Eppure, abbiamo creato una società che o si rifiuta di prendere in considerazione questi aspetti, oppure viene presentata come “impresentabile”. E ci troviamo con politici che continuano a ciarlare di amenità invece di affrontare le questioni reali. E con cittadini che fraintendono il senso stesso della parola politica, che viene da “polis”, e hanno rinunciato ad ogni tipo di sacrosanta pretesa. Nella splendida definizione della Treccani, consultabile anche online, si può leggere: “L’etimo della parola, e la sua stessa struttura, racchiudono il significato della politica e mostrano il segno dell’ambito cui essa specificamente afferisce: la sfera pubblica e comune. Politica deriva dall’aggettivo greco πολιτικός, politico, a sua volta derivato da πόλις, città. Era il termine in uso per designare ciò che appartiene alla dimensione della vita comune, dunque allo Stato (πόλις) e al cittadino (πολίτης). Centro e insieme oggetto della polis è la πόλις (città), la vita nella città e della città; τά πολιτικά è l’espressione che indica, in generale, le questioni politiche... La città è il luogo dei molti (οἵ πολλοί), è anche il luogo che fa di tali molti un insieme, una comunità (κοινωνία). Non stupisce allora che la parola πολιτικός (politico) e la parola πόλις (città) condividano la medesima radice πολ- della parola che dice ‘i molti’ (οἵ πολλοί)”.

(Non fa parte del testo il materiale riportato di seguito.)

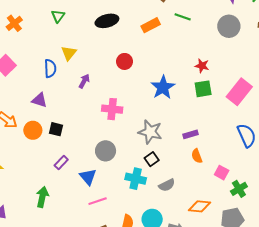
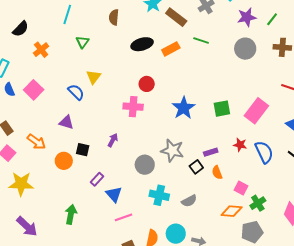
black ellipse: (107, 21) -> (142, 44), moved
red star: (202, 66) -> (240, 145), moved
blue semicircle: (50, 68) -> (76, 92), turned -42
purple arrow: (84, 81) -> (113, 140), moved
pink cross: (112, 109) -> (133, 107), moved
orange circle: (33, 130) -> (64, 161), moved
gray circle: (106, 151) -> (145, 165), moved
black square: (152, 159) -> (196, 167), moved
purple rectangle: (61, 162) -> (97, 179), moved
orange diamond: (199, 206) -> (232, 211), moved

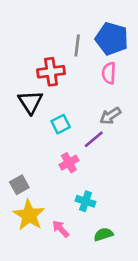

L’essere umano, in quanto animale sociale, può prescindere dalla sua dimensione comunitaria. La regolazione della stessa influenza il benessere del singolo e della comunità nel proprio insieme. Si possono avere opinioni discordanti su come regolamentare, ma non si dovrebbero avere differenti obiettivi.
Servirebbe solamente uno scambio costruttivo serio. Servirebbero partiti, e quindi persone, in grado di dialogare, seppur in disaccordo, perché mosse da un intento comune: il benessere dell’intera società. La stessa definizione dell’Oms stabilisce che: “Nel problema della salute entrano in causa non soltanto l’omeostasi fisica ma anche componenti psicologiche e sociali. In questo modo l’individuo viene considerato nelle sue tre dimensioni: biologica, mentale e sociale”. La politica (i vincitori e gli oppositori, tutti) dovrebbe ritrovare se stessa e tornare alla sua missione occupandosi esattamente di questo, oltre il populismo, oltre la faciloneria, altrimenti continuerà a rimanere totalmente comprensibile la sfiducia nei media e lo scollamento del Paese reale da quello raccontato. E forse proprio questa constatazione dovrebbe spingerci tutti a tentare un nuovo approccio: scomodo, dissidente, non ideologico, scientifico (il metodo vero che si basa sul dubbio e sull’autocritica).
Basta con la finta inclusione fatta di parole ridicole e prive di senso, basta con lotte intestine senza fondamenta come se l’“avversario” politico fosse il nemico da abbattere. Basta con i siparietti di propaganda, da una parte come dall’altra.
Le elezioni americane sono state solo l’ultimo esempio per confermare che le chiacchiere stanno a zero. Perché nessun essere umano è superiore ad un altro e perché nessuno può considerare inferiori le esigenze e le istanze di un’altra persona.
Vuol dire forse questo, alla fine, essere liberale?